Num tempo em que as crises climáticas testam os limites humanos, a trajectória de Emília Rodmila recorda-nos que o verdadeiro sucesso não está na ausência de medo, mas na coragem de agir apesar dele. A sua história começa com um impulso íntimo e urgente de salvar a própria mãe.
“Saí de casa com o coração apertado. A minha mãe estava em perigo por causa das cheias, e tudo o que eu queria era chegar até ela”, recorda.
No entanto, o caminho transformou-se rapidamente. Entre ruas alagadas e casas submersas, Emília começou a cruzar-se com pessoas em situação crítica.
“Comecei a encontrar pessoas que precisavam de ajuda imediata. Foi aí que percebi que já não podia voltar atrás.” O que era uma missão pessoal tornou-se, em poucos instantes, um compromisso colectivo.
As estradas estavam cortadas, o silêncio era interrompido apenas pelo som da água a invadir tudo. Entre o dever familiar e a responsabilidade médica, tomou uma decisão difícil: deixou a mãe em relativa segurança para acudir a quem mais precisava naquele momento.
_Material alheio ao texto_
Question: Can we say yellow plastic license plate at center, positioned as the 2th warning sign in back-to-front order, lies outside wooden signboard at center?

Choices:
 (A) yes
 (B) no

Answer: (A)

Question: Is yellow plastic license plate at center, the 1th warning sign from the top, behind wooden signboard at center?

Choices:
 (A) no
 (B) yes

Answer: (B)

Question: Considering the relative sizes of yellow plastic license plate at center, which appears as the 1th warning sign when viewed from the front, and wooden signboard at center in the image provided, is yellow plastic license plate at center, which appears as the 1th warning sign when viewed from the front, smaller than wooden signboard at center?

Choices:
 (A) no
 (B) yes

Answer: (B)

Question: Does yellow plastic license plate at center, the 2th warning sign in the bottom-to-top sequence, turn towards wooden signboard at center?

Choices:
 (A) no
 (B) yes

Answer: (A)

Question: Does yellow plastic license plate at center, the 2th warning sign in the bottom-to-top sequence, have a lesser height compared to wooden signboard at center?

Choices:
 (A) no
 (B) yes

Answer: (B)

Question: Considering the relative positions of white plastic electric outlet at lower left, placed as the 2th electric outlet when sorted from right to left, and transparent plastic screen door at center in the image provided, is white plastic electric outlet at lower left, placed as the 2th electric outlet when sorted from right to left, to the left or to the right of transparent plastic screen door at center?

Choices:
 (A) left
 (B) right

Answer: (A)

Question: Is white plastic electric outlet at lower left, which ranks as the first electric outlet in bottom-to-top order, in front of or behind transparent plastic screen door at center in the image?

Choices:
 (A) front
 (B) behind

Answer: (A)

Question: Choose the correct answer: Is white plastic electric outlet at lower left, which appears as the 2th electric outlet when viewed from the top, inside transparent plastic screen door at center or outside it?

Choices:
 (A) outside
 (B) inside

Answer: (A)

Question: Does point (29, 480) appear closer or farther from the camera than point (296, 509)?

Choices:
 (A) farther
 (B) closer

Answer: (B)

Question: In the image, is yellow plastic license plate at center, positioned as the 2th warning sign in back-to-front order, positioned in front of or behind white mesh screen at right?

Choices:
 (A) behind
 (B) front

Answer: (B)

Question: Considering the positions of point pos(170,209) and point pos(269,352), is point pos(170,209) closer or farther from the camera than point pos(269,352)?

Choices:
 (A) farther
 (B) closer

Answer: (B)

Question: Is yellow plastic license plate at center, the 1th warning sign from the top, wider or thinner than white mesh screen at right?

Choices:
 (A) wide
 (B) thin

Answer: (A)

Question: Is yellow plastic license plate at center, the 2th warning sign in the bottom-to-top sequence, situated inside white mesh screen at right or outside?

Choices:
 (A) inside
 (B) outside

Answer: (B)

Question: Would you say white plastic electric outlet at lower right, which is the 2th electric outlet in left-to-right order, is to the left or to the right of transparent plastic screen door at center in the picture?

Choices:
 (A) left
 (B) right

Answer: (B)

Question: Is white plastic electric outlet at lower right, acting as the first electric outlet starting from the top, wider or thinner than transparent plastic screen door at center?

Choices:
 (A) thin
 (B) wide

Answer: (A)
“Foi uma escolha impulsiva, movida pelo desejo de salvar vidas, sem pensar nas consequências de me tornar também uma vítima.”
Sem hospital, sem electricidade e sem condições mínimas, a água continuava a subir — dos tornozelos à cintura. Ainda assim, a medicina não parou. “Dizia a mim mesma: enquanto tiver mãos, voz e conhecimento, alguém vai sobreviver.”
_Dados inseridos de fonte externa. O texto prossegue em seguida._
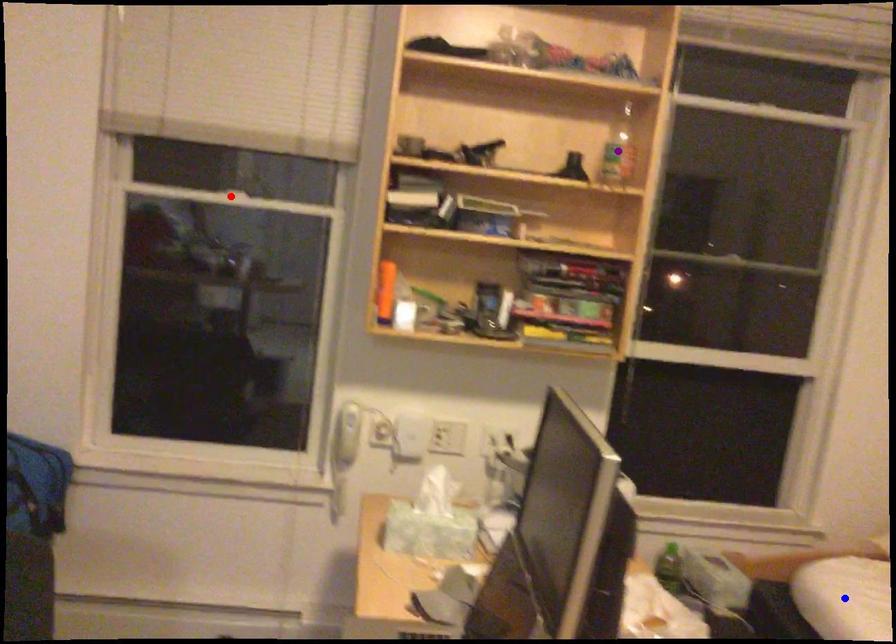
Order these from nearest to farthest:
purple point | red point | blue point

blue point < purple point < red point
No meio do caos, surgiram partos. Mulheres isoladas, assustadas, cercadas pela água, encontraram em Emília o único apoio possível. “Houve um momento em que pensei: isto não é possível. Mas depois percebi que era agora ou nunca.”
Sem dramatizar, Emília descreve um cenário que mistura fragilidade e força: “A água estava fria. Usámos o que tínhamos para trazer várias crianças ao mundo no meio das cheias”.
Foi nesse contraste — entre destruição e nascimento — que encontrou o verdadeiro significado daquelas horas. Para a médica, cada vida que ajudou a trazer ao mundo simboliza resistência, humanidade e esperança, mesmo quando quase tudo parecia perdido.
A história de Emília Rodmila mostra-nos que a medicina não vive apenas nos hospitais, nem depende de condições ideais. Vive, sobretudo, na capacidade de colocar o outro em primeiro lugar — mesmo quando o coração pede para correr noutra direcção.